Was ist passiert? Der russische Präsident Wladimir Putin hat in den vier kürzlich annektierten ukrainischen Gebieten Luhansk, Donezk, Cherson und Saporischja den Kriegszustand verhängt. Ein entsprechendes Dekret habe er bereits unterschrieben, sagte Putin bei einer im Staatsfernsehen übertragenen Ansprache im nationalen Sicherheitsrat.

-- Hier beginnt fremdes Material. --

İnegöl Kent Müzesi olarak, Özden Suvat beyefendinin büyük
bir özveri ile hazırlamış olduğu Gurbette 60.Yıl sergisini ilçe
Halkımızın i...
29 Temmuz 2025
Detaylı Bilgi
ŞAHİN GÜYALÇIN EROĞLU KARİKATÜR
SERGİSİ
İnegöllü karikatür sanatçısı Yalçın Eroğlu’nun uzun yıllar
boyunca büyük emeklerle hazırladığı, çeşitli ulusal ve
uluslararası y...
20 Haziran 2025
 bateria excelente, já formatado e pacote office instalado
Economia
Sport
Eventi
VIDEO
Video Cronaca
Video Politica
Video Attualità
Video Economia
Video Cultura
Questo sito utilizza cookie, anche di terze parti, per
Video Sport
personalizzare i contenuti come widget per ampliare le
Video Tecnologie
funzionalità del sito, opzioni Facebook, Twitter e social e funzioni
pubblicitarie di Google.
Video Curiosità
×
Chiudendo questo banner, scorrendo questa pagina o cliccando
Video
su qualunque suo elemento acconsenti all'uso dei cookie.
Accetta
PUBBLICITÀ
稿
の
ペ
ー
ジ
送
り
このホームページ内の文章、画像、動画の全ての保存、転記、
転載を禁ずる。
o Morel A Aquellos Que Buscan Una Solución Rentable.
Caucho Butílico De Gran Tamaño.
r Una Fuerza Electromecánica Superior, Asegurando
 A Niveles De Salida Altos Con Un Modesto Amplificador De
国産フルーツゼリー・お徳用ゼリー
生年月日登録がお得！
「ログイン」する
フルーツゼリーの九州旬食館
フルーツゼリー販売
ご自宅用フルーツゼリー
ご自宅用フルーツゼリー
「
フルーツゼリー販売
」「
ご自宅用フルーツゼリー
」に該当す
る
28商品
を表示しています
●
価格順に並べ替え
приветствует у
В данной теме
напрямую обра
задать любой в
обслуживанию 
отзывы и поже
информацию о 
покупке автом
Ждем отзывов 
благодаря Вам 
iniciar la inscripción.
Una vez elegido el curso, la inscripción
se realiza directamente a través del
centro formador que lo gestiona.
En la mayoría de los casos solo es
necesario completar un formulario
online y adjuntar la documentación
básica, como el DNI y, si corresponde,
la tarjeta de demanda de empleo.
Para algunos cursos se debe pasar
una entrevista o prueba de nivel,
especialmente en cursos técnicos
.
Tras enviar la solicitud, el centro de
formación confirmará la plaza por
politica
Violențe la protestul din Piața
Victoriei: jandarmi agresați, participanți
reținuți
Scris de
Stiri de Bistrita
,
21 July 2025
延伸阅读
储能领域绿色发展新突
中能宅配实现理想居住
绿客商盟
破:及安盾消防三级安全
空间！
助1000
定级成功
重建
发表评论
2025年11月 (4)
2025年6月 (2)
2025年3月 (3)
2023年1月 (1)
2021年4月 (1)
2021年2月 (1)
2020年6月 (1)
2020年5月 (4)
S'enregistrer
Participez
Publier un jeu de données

Was bedeutet der Kriegszustand für die betroffenen Regionen? Mit der Verhängung des Kriegszustands gehen erweiterte Machtbefugnisse für die russischen Besatzungsverwaltungen in den vier annektierten Gebieten einher. Damit wächst die Gefahr, dass die Männer zum Dienst in der russischen Armee gezwungen werden und gegen ihre Landsleute kämpfen müssen, schreibt die Deutsche Presse-Agentur. Ausserdem können Bewohner nun zur Arbeit in der Rüstungsindustrie gezwungen oder an Reisen gehindert werden. Möglich sind dem Dekret zufolge jetzt auch offiziell die Einführung von Militärzensur oder das Abhören privater Telefongespräche. Gemäss dem russischen Menschenrechtsanwalt Pawel Tschikow werden auch Checkpoints eingerichtet. Möglich seien auch Festnahmen von bis zu 30 Tagen, die Beschlagnahme von Eigentum, die Internierung von Ausländern sowie Reisebeschränkungen für russische Staatsbürger ins Ausland.

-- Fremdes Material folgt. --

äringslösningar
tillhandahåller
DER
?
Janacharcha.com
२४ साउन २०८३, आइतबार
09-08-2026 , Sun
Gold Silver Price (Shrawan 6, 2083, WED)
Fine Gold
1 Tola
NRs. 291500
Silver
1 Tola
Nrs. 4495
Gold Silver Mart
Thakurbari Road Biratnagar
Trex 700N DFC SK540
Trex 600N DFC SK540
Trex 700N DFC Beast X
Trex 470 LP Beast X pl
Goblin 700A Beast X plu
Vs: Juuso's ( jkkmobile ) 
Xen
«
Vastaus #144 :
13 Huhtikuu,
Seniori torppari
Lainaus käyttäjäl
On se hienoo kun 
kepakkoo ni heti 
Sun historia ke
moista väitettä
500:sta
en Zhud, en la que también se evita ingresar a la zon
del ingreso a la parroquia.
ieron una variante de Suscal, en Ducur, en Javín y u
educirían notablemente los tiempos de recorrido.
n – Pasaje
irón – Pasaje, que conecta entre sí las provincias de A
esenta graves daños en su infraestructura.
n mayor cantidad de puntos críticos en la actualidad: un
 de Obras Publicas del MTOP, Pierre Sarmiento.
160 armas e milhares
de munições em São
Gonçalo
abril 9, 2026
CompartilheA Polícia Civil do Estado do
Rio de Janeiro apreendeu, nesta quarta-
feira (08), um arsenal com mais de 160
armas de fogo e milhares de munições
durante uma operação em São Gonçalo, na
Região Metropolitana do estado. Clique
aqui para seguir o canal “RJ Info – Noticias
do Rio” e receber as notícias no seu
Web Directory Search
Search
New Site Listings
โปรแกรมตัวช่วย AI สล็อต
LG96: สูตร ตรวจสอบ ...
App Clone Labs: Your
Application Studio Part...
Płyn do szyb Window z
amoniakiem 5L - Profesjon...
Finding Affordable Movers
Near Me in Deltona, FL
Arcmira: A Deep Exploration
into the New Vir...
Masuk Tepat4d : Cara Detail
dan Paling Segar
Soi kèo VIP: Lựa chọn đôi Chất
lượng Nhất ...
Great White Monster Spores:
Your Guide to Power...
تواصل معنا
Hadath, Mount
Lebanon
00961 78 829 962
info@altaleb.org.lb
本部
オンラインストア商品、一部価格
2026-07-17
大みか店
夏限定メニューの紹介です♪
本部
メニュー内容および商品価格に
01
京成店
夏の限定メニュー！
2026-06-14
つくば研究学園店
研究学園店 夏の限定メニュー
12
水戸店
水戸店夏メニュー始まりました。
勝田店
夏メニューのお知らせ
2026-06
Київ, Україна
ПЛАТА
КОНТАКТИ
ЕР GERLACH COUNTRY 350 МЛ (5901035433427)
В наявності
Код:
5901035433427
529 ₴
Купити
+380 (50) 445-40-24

Wie begründet Putin die Massnahme? Die Verhängung des Kriegszustands begründete Putin damit, dass Kiew es ablehne, die Ergebnisse der im September abgehaltenen Abstimmungen über einen Beitritt zu Russland anzuerkennen. «Im Gegenteil, der Beschuss geht weiter. Unschuldige Menschen sterben», sagte Putin. Seiner Darstellung zufolge sind Rückeroberungsversuche der Ukraine nun Angriffe auf russisches Staatsgebiet.
Putin hatte Luhansk, Donezk, Cherson und Saporischja Ende September nach mehreren Scheinreferenden völkerrechtswidrig annektieren lassen. International wird der Schritt nicht anerkannt. Kürzlich hatte die UNO-Vollversammlung in einer Resolution mit grosser Mehrheit Russland aufgefordert, den Anschluss der teils besetzten Regionen rückgängig zu machen. Der UNO-Beschluss ist völkerrechtlich allerdings nicht bindend.
Wie reagiert die Ukraine? Ungeachtet des von Putin verhängten Kriegszustands will Kiew die Rückeroberungsversuche zur Befreiung besetzter ukrainischer Gebiete fortsetzen. Der Schritt aus Moskau ändere nichts, teilte der Berater des ukrainischen Präsidentenbüros, Mychajlo Podoljak, auf Twitter mit. «Die Einführung des Kriegsrechts in den besetzten Gebieten durch die Russische Föderation sollte nur als Pseudolegitimierung der Plünderung des Eigentums der Ukrainer (...) betrachtet werden», schrieb er. Die Ukraine werde die Befreiung der von Russland besetzten Territorien fortsetzen.
Wie ist die militärische Lage? In der Ukraine war das russische Militär zuletzt unter Druck geraten und stellt sich jetzt auf eine ukrainische Grossoffensive in Cherson ein. Der Oberbefehlshaber der russischen Truppen in der Ukraine sagte, die Lage sei schwierig. Zugleich forderten die russischen Behörden die Bevölkerung in Cherson auf, sich in Sicherheit zu bringen.